=== PROBLEMS AND TASKS ===
(a) In the piece below about Brooks Koepka and Bryson DeChambeau, why does Koepka say he never actually gets to watch DeChambeau hit? Answer in one to three sentences.
(b) Write a continuation of the piece below on the Koepka–DeChambeau rivalry, picking up after its final sentence.

=== PASSAGE FOR REVIEW ===
- Opening Delimiter -

Stories of 2021: Bryson vs. Brooks: Brooksies, beers and … secret admirers?
Brooks Koepka was riding in his cart, when, unprompted, he went in a completely different direction. This wasn’t a “forced” hug. It most certainly wasn’t another jab. It was praise, after a summer of anything but.
“He hammers the ball. Holy cow,” Koepka said. “Watching him hit buckets like — to be honest, most of the times we’re hitting, we’re on different ends of the range or whatever, and we don’t play together; we’re at opposite tee times most of the time, so I never actually get to watch it. But it’s pretty impressive.
“That ball goes, I mean — I’ve never seen anything like it.”
Koepka had convincingly won the “Match” late last month over his personal antagonist for nearly the past three years, but also now just lost the long drive portion of it to him and was heading to another side contest. And after watching Bryson DeChambeau pump a drive over 400 yards into the Las Vegas dusk, Koepka was striking a different tone: complimentary.

- Closing Delimiter -

=== INFORMATION PROVIDED ===
- Opening Delimiter -

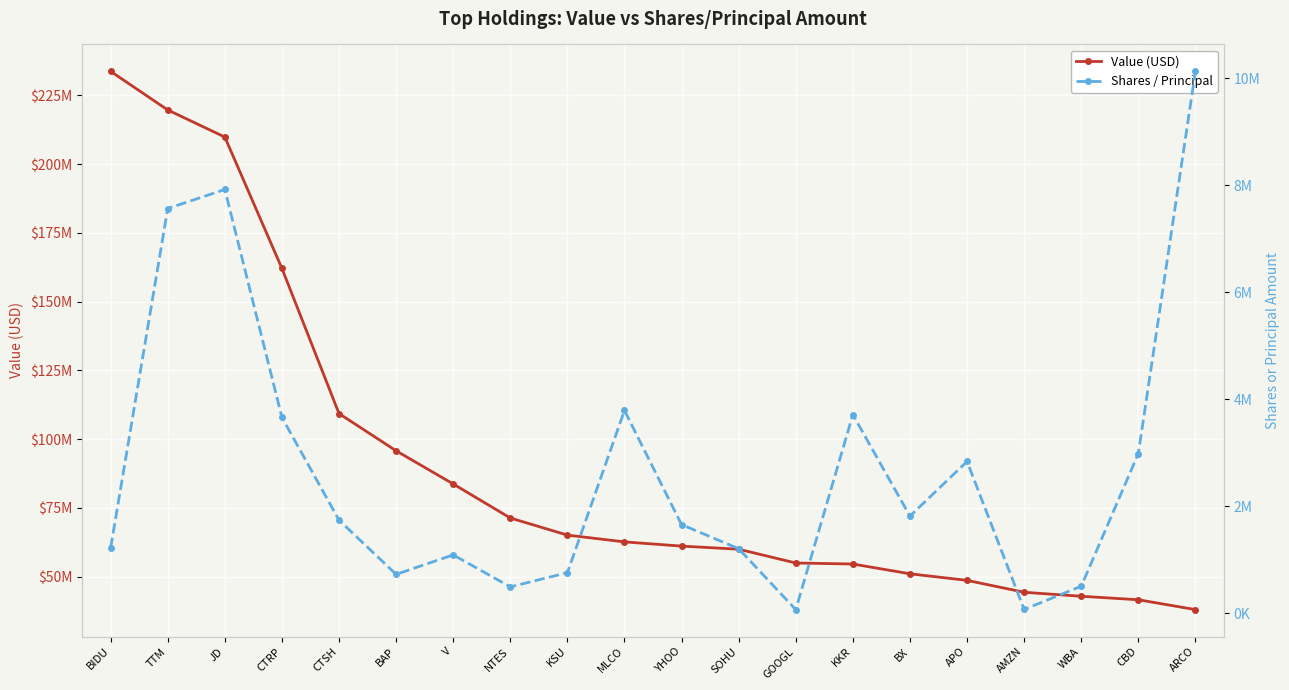

Rank the series at CBD from lowest to highest value.

Shares / Principal, Value (USD)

- Closing Delimiter -

=== YOUR RESPONSES ===
(a) Koepka says the two of them are usually hitting at different ends of the range, they don't play together, and they mostly have opposite tee times.

(b)
The bouquets continued before the TNT broadcast signed off.
“I know it’s not the result you wanted, but Brooks was really impressed with you, watching you up close and personal for the first time with driver in hand,” broadcaster Amanda Balionis said to DeChambeau. “Are you at least a little happy with the respect that you seemed to earn today?”
“Yeah, I hope so,” DeChambeau said. “I mean, look, I’m just going to be playing my game no matter what. And I’ve always had a respect for Brooks because of his four major championships and what he’s done for the game, and, at the end of the day, it was 12 holes and he got me. So hopefully there’ll be a rematch sometime soon.”
And Brooks, your thoughts?
“You know, obviously watching him up close and personal, it’s pretty neat, it’s pretty special to watch him hit the ball,” Koepka said. “Like I said, there is respect there.
“But at the same time, it was fun to come out here and settle this. And enough said.”
OK, so it’s not exactly as if this spat will enter 2022 with Koepka in DeChambeau’s next YouTube swing-thoughts video. But, after “the eye roll,” after Brooksies and beers, after digs at drivers and caddies, after “the hug,” the brouhaha exits 2021 admirably. Somewhat so, at least. And you would have had to stretch your imagination about as long as one of those 400-yard drives to have seen that one coming earlier this year.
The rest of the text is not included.